■ Qué hacer:
- A) Transcribe de la columna sobre Foucault todo lo que va desde «Estoy convencido de» hasta «obra de Foucault.», sin cambiar nada.
- B) Pasa al inglés esta oración de la columna sobre Foucault: «Estoy convencido de que, en este tiempo, Foucault es más que conveniente: es necesario.»
- C) Responde según la columna sobre Foucault:
(i) ¿Qué rasgo del soldado ideal destaca Foucault en Vigilar y castigar?
(ii) ¿A quién destronó Foucault como autor imperante en la izquierda?
(iii) ¿En qué hospital ingresó en la última fase de su enfermedad?

+++ Texto elegido +++

Juan Carlos Girauta-El Debate
  • En su clásico Vigilar y castigar, Michel Foucault destaca del soldado, del soldado ideal, la docilidad. No conoció esta era estúpida en la que lo reclaman para sí quienes no lo han entendido, lo condenan los que juzgan al hombre en vez de juzgar su obra, y lo ignora la mayoría

En su clásico Vigilar y castigar, Michel Foucault destaca del soldado, del soldado ideal, la docilidad. Admitamos que no es el rasgo primero con que lo dibujaría la mayoría. Me queda lejos la lectura de la obra, pero en cuanto acabe esta columna la voy a rescatar del anaquel donde duerme. Creo que el espíritu de los tiempos aconseja regresar a las reflexiones de un filósofo tan denostado como influyente. En todo caso, el autor más relevante en la construcción de una visión del mundo; la que, borrosa, impera hoy. La visión que ha inclinado hacia el victimismo por defecto a cuantos han pasado por la universidad. De todo esto, por cierto, no es responsable el minucioso y torturado erudito Foucault sino, como me descubrió Gabriel Albiac, una especie de espejo deformante: la obra de un puñado de autores franceses, o francófonos, habría llegado a la academia estadounidense para ser ridículamente malinterpretada, reflejándose a partir de ahí sobre la academia europea y alcanzado a generaciones de estudiantes en versión simplificada, roma, huera, falsa.

Estoy convencido de que, en este tiempo, Foucault es más que conveniente: es necesario. ¿Supone para alguien una mancha su condición de autor imperante en la izquierda, habiendo destronado a Sartre, a cuyas espaldas se encaramó? Es un problema soluble: eso, en todo caso, invitaría a conocerlo más que a ignorarlo. Luego hay otras manchas demasiado humanas. Pero, ¿acaso no debemos leer a Céline? ¿Prohibido disfrutar de Picasso? Sus relaciones con menores o su apoyo a la fatídica revolución de Jomeini, que sigue dando sus frutos envenenados, harán infame a la persona de Michel, pero siguen sin amparar el voluntario desconocimiento de la obra de Foucault.

En una memorable página, Roger Scruton recuerda los últimos días del filósofo, víctima del sida, acogido a todo aquello que había retratado de manera brillante como estructuras de dominación, el hospital, unas monjas: «Se nos conmina a no dejarnos engañar y se nos induce a creer que no se puede hacer nada que no sea en beneficio del poder existente. Y, sin embargo, durante la última fase de su enfermedad […] ingresó en La Salpêtrière, un hospital que había sido un psiquiátrico para esos locos que tan maliciosamente había descrito en ‘Histoire de la folie’. Lo hizo para ocultarse de la mirada pública y recibir en sus últimos días de vida la compasión que necesitaba, pero que durante gran parte de su vida había rechazado como máscara del poder burgués».

+++ Listado de datos +++

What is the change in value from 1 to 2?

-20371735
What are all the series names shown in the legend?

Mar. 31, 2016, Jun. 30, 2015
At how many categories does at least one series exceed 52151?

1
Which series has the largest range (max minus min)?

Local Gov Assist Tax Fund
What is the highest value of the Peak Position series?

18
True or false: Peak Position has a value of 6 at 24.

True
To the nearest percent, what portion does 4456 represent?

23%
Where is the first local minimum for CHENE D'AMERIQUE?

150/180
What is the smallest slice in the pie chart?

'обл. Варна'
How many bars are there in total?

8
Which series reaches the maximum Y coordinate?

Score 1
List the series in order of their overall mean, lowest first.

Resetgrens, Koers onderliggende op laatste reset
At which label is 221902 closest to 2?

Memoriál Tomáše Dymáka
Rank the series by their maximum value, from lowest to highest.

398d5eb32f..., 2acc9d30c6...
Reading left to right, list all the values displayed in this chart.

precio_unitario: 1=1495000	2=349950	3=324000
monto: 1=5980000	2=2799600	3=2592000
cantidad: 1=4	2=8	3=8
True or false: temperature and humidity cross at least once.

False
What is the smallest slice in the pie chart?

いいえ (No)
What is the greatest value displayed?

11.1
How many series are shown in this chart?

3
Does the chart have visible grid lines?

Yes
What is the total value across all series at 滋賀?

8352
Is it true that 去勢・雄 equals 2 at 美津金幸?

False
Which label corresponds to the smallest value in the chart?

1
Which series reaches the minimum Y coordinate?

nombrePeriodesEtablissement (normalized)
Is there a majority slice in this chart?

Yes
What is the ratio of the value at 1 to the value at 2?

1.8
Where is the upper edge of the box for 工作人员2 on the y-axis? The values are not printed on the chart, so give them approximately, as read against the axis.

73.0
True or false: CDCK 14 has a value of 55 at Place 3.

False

+++

■ Respuestas:
- A)
Estoy convencido de que, en este tiempo, Foucault es más que conveniente: es necesario. ¿Supone para alguien una mancha su condición de autor imperante en la izquierda, habiendo destronado a Sartre, a cuyas espaldas se encaramó? Es un problema soluble: eso, en todo caso, invitaría a conocerlo más que a ignorarlo. Luego hay otras manchas demasiado humanas. Pero, ¿acaso no debemos leer a Céline? ¿Prohibido disfrutar de Picasso? Sus relaciones con menores o su apoyo a la fatídica revolución de Jomeini, que sigue dando sus frutos envenenados, harán infame a la persona de Michel, pero siguen sin amparar el voluntario desconocimiento de la obra de Foucault.

- B) I am convinced that, in these times, Foucault is more than convenient: he is necessary.

- C)
(i) La docilidad.
(ii) A Sartre.
(iii) En La Salpêtrière.